I think I’ll stick to making marmalade from my own fruit for now, a special annual treat.
Other Cat “helping”
Smells like I’m baking a sweet potato pie
But, ha! I’m fooling everyone! I’m baking gingerbread cake, and baking a sweet potato on the side (and three Gold potatoes) to take advantage of the hot oven. Smells sooo goood!!
[It’s currently -3°F (-19°C) in Minneapolis. Windchill is -19°F (-28°C). The overnight low was -15°F (-26°C). I didn’t bother to leave the house today. Maybe tomorrow.]
Que tal Castro Cola?
This just in:
Second-night stew is better than first-night stew! (Actually, we’ve known this for a while now, but I just retested the hypothesis and it was correct.)
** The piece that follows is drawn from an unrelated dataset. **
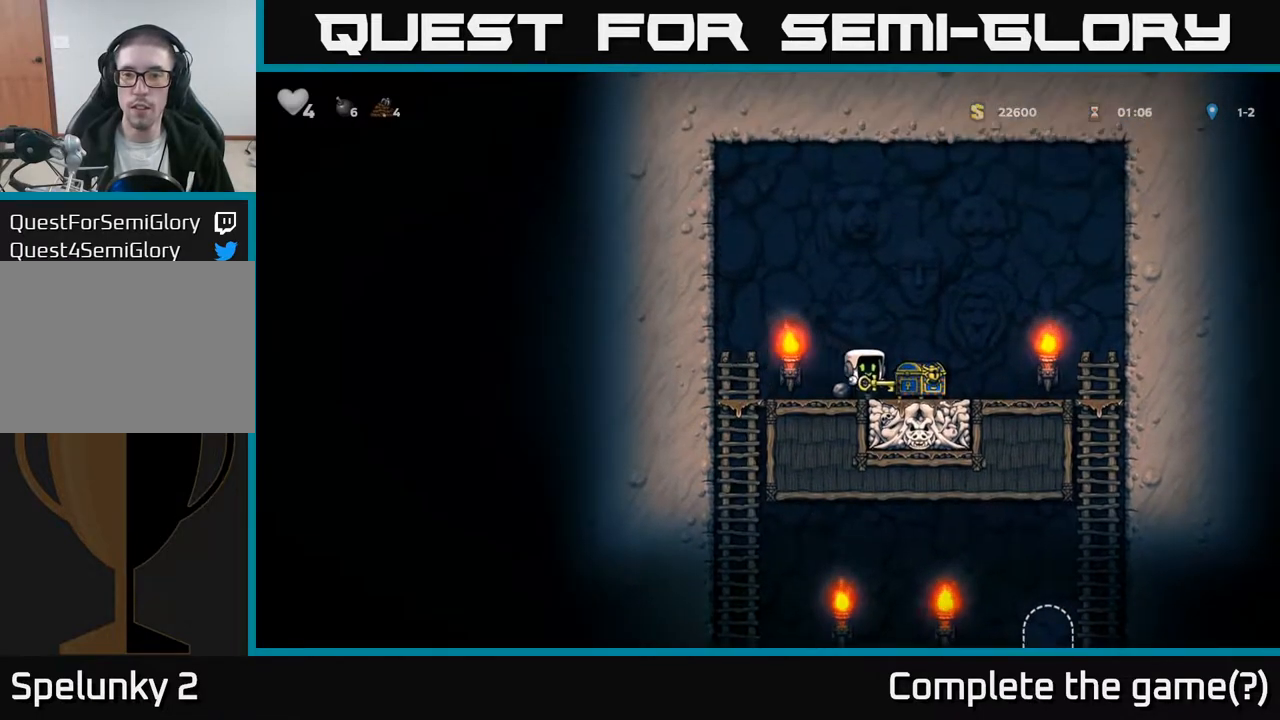
{"buttons": [], "left_stick": "center", "right_stick": "center", "events": [[200, "DPAD_RIGHT", "up"], [267, "DPAD_LEFT", "down"], [433, "DPAD_LEFT", "up"]]}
Now back to your previous programming.
Husband brews mead and that sounds delightful. What’s your recipe?
In a one-gallon carboy, I add:
-3 lbs local blackberry honey
-approximately 2 limes worth of zest. I don’t use the tiny confetti-type zester, I just use a vegetable peeler and put the strips in, avoiding pith; frozen overnight
-About 20 garden mint leaves; frozen overnight
-Lalvin 71B yeast, 1/2 packet
-water to top it off
I freeze the lime zest and mint to help bust all those cell walls. The yeast will form colonies directly on the mint leaves.
Here’s a photo from this summer, when I still used the fine zest and left the mint leaves on the stem. I’ve learned that the mint stems are very hard to remove.
Finished product:
Wow that’s terrific! Thank you for sharing.